- [What is required] Every line from the one holding "Table 3. Ranges" through the one holding "FIGURE 5 | (A,B)" in the data below must be returned exactly, both ends included, with pictures left out and nothing else added.

(Items from a dataset)
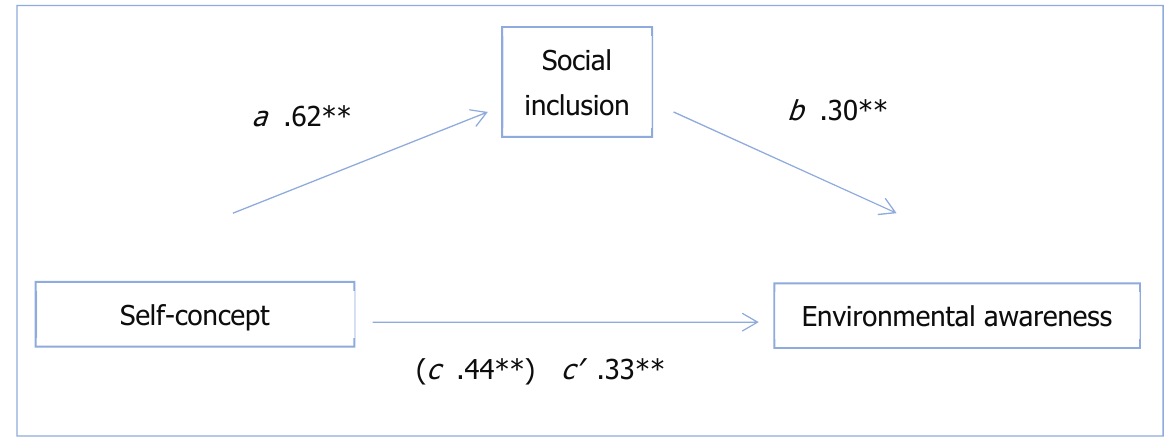
Figure 1. Association Between Self-Concept and Environmental Awareness Partially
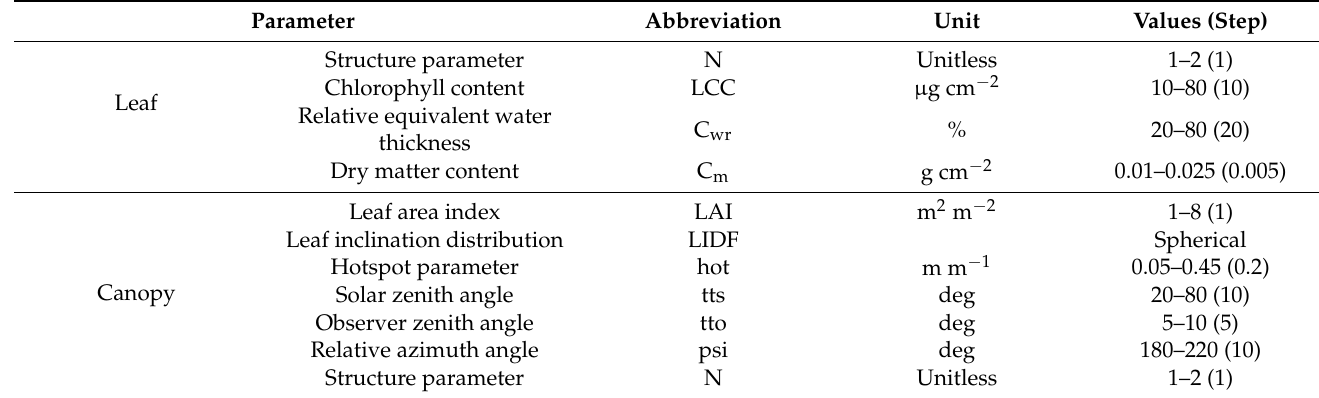
Table 3. Ranges of input parameters for the PROSAIL model for the generation of the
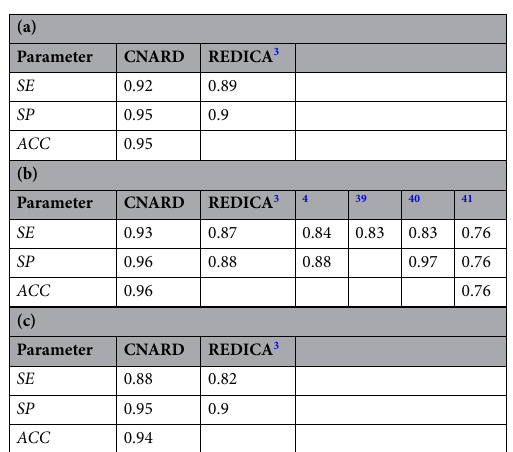
Table 2. Sensitivity, specificity and accuracy values for CNARD method, REDICA 3 , the methods of 4,39–41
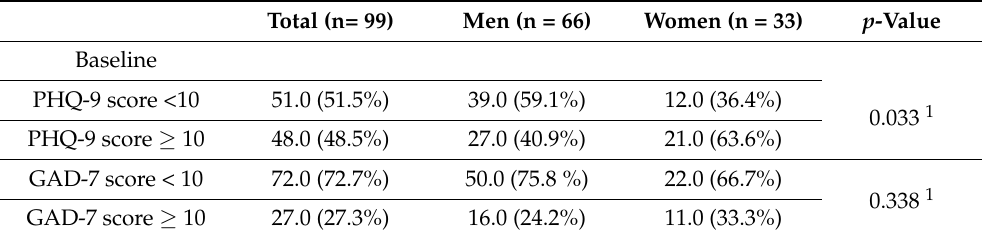
Table 2. Clinical depression and anxiety measured by PHQ-9 and GAD-7 before initiating CPAP therapy, after 6 months and 1 year of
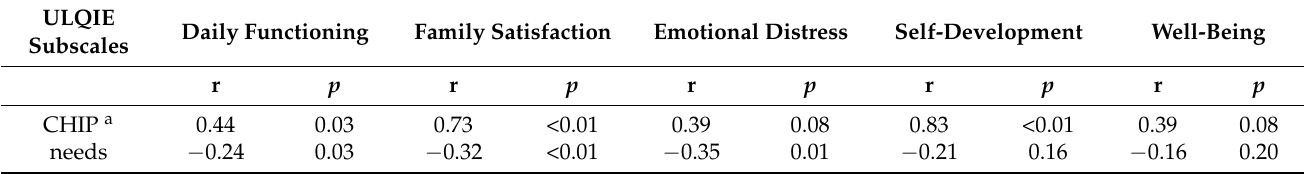
Table 7. Influencing Factors on parental Quality of Life (ULQIE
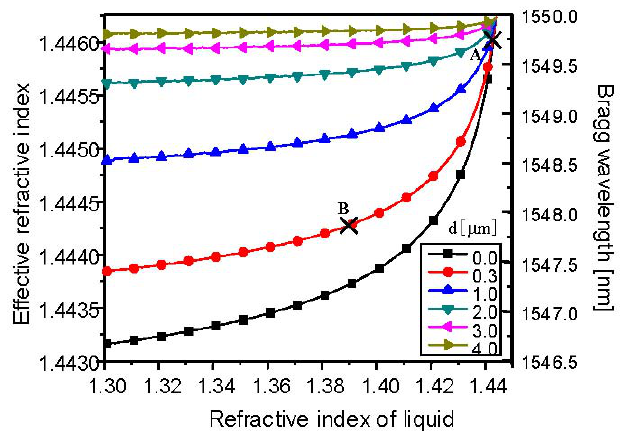
Figure 2. Effective refractive index and Bragg wavelength of cladding-etched single-mode FBG in relation to the refractive index of the external medium for various remaining-cladding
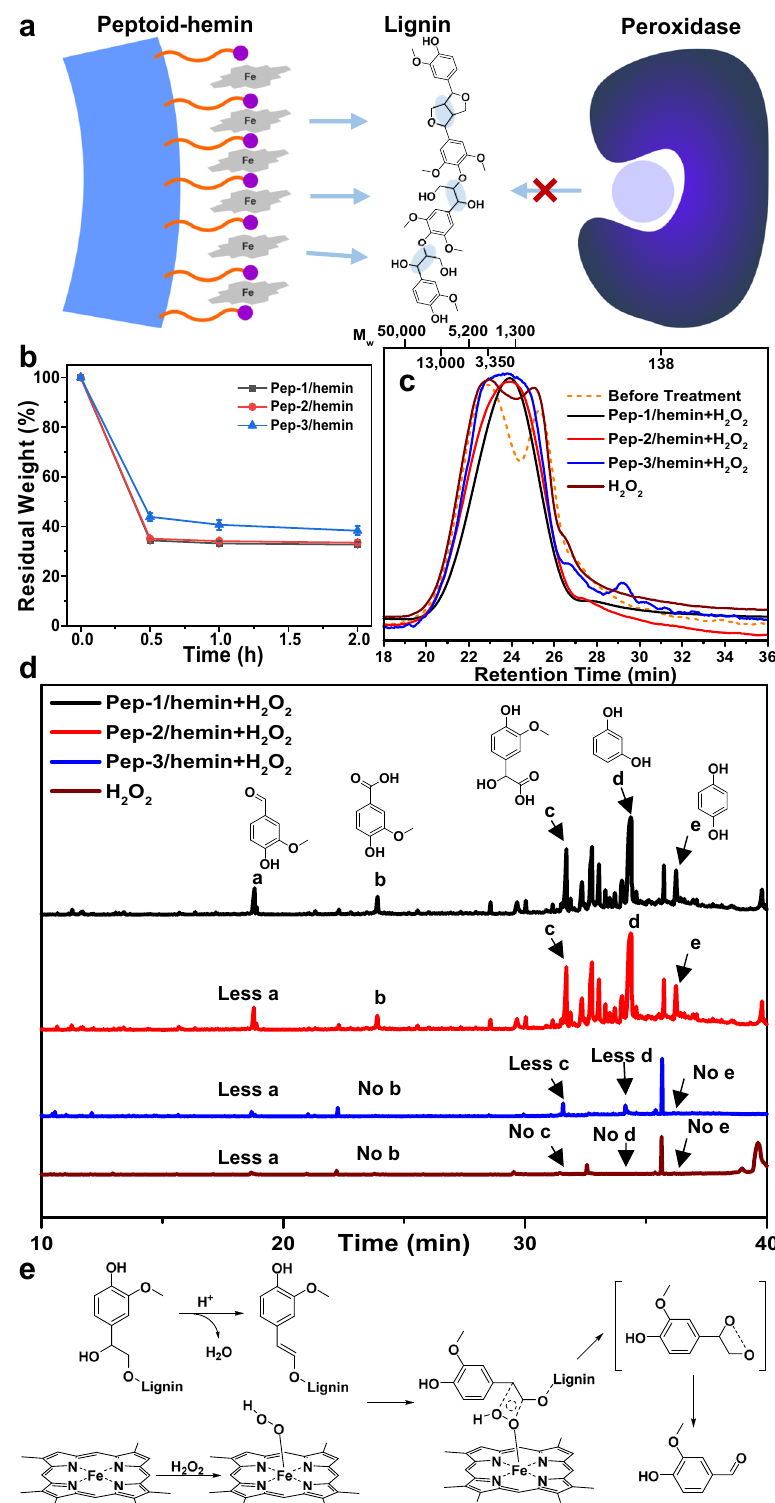
Fig. 6 Lignin depolymerization by Pep/hemin nanomaterial catalysts. a Schematic representation showing the multiple active sites on peptoid-hemin nanomaterial interacting with lignin (left) compared to a single-active site on lignin peroxidase (right). b Residual weight percent of EOL after treated with Pep-1/hemin , Pep-2/hemin , and Pep-3/hemin for 30 min, 1 h, and 2 h. The error bar represents the standard deviation of three measurements. c GPC pro fi le of EOL samples before treatment, after treatment with Pep-1/hemin , Pep-2/hemin , or Pep-3/hemin in the presence of H 2 O 2 , after treatment only with H 2 O 2 . d GC-MS results of ethyl acetate extractable products, including fi ve phenolic compounds a – e, from lodgepole pine lignin treated with or without peptoid/hemin catalysts at 60 °C under acidic solution (pH~4) in the presence of H 2 O 2 . e Proposed reaction mechanism of oxidative depolymerization of lignin with the heme center in peptoid/hemin nanomaterial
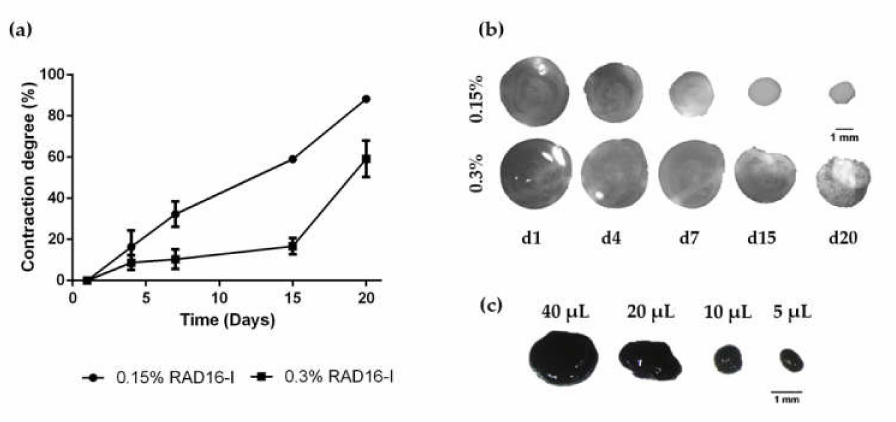
Figure 2. Matrix contraction of HFDPC in RAD16-I sca ff olds. ( a ) Matrix contraction degree in soft (0.15%) and sti ff (0.3%) hydrogels; ( b ) Macroscopic view of 0.15% and 0.3% peptide concentration 3D constructs along culture time; ( c ) 0.15% RAD16-I constructs at day 7 of culture stained by MTT. Construct size can be modulated by changing the initial seeding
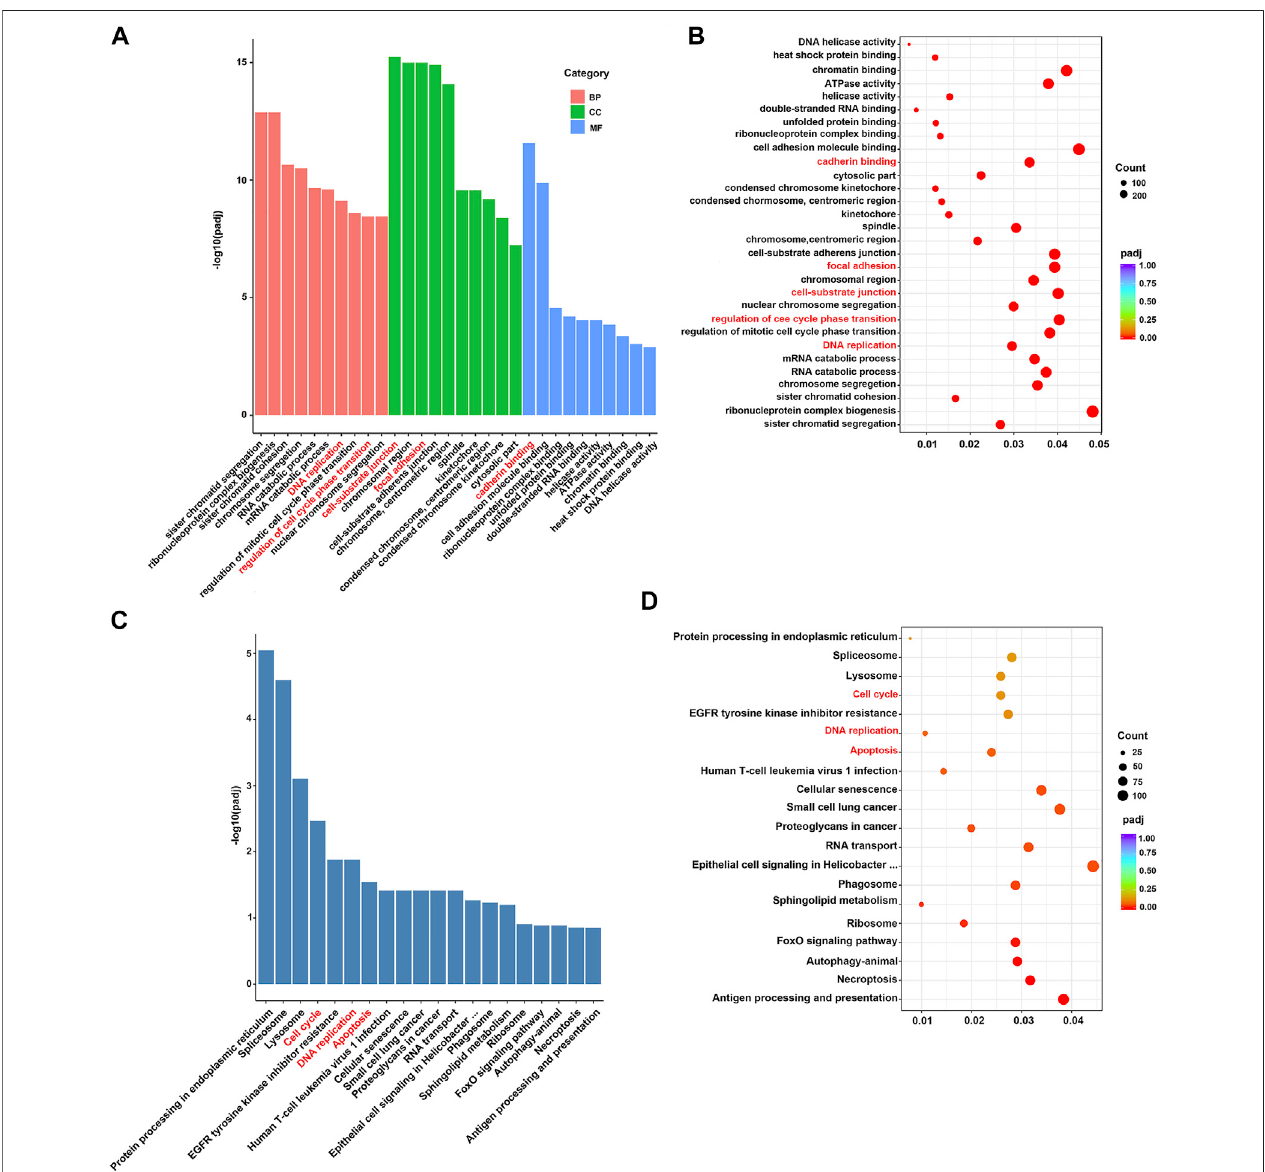
FIGURE 5 | (A,B) GO functional enrichment analysis of DEGs. (C,D) KEGG pathway analysis of DEGs.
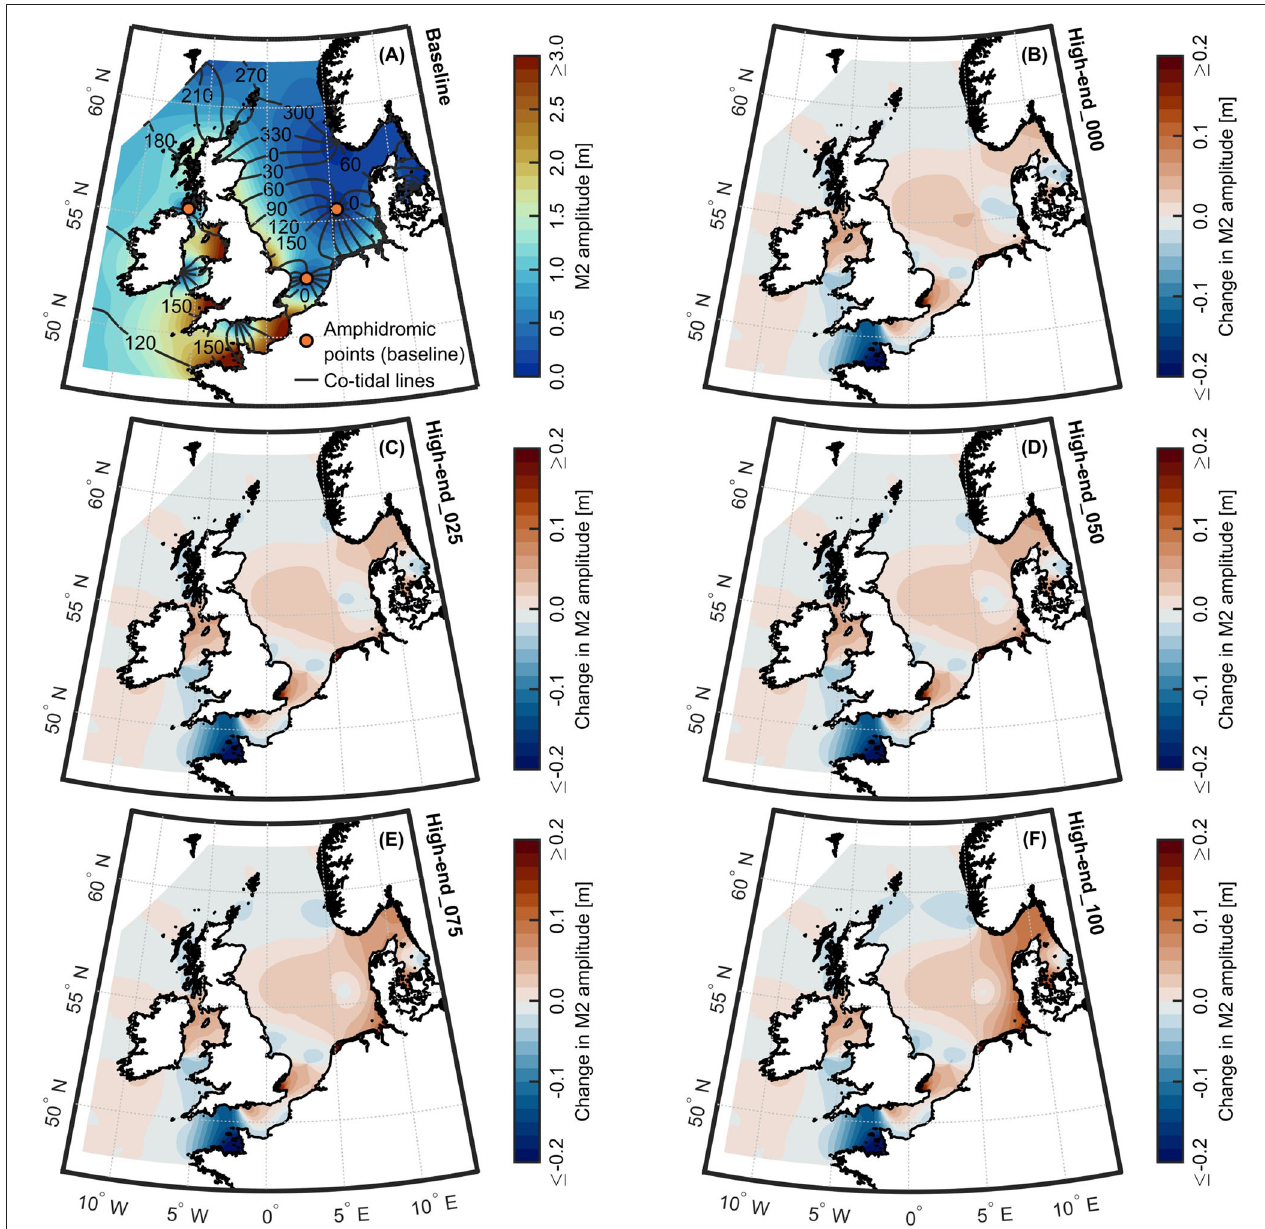
FIGURE 11 | M2 amplitudes for the NWES resulting from the combinations of 2.0m SLR projection and various cumulative rates of vertical accretion. (A) Map of M2 amplitudes for the NWES for the baseline scenario, according to the 3-month period from September 1 to December 1, 2012. Relative changes in M2 amplitudes for scenarios (B) high-end_000, (C) high-end_025, (D) high-end_050, (E) high-end_075, and (F)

- [Result below]
Table 3. Ranges of input parameters for the PROSAIL model for the generation of the
Table 2. Sensitivity, specificity and accuracy values for CNARD method, REDICA 3 , the methods of 4,39–41
Table 2. Clinical depression and anxiety measured by PHQ-9 and GAD-7 before initiating CPAP therapy, after 6 months and 1 year of
Table 7. Influencing Factors on parental Quality of Life (ULQIE
Figure 2. Effective refractive index and Bragg wavelength of cladding-etched single-mode FBG in relation to the refractive index of the external medium for various remaining-cladding
Fig. 6 Lignin depolymerization by Pep/hemin nanomaterial catalysts. a Schematic representation showing the multiple active sites on peptoid-hemin nanomaterial interacting with lignin (left) compared to a single-active site on lignin peroxidase (right). b Residual weight percent of EOL after treated with Pep-1/hemin , Pep-2/hemin , and Pep-3/hemin for 30 min, 1 h, and 2 h. The error bar represents the standard deviation of three measurements. c GPC pro fi le of EOL samples before treatment, after treatment with Pep-1/hemin , Pep-2/hemin , or Pep-3/hemin in the presence of H 2 O 2 , after treatment only with H 2 O 2 . d GC-MS results of ethyl acetate extractable products, including fi ve phenolic compounds a – e, from lodgepole pine lignin treated with or without peptoid/hemin catalysts at 60 °C under acidic solution (pH~4) in the presence of H 2 O 2 . e Proposed reaction mechanism of oxidative depolymerization of lignin with the heme center in peptoid/hemin nanomaterial
Figure 2. Matrix contraction of HFDPC in RAD16-I sca ff olds. ( a ) Matrix contraction degree in soft (0.15%) and sti ff (0.3%) hydrogels; ( b ) Macroscopic view of 0.15% and 0.3% peptide concentration 3D constructs along culture time; ( c ) 0.15% RAD16-I constructs at day 7 of culture stained by MTT. Construct size can be modulated by changing the initial seeding
FIGURE 5 | (A,B) GO functional enrichment analysis of DEGs. (C,D) KEGG pathway analysis of DEGs.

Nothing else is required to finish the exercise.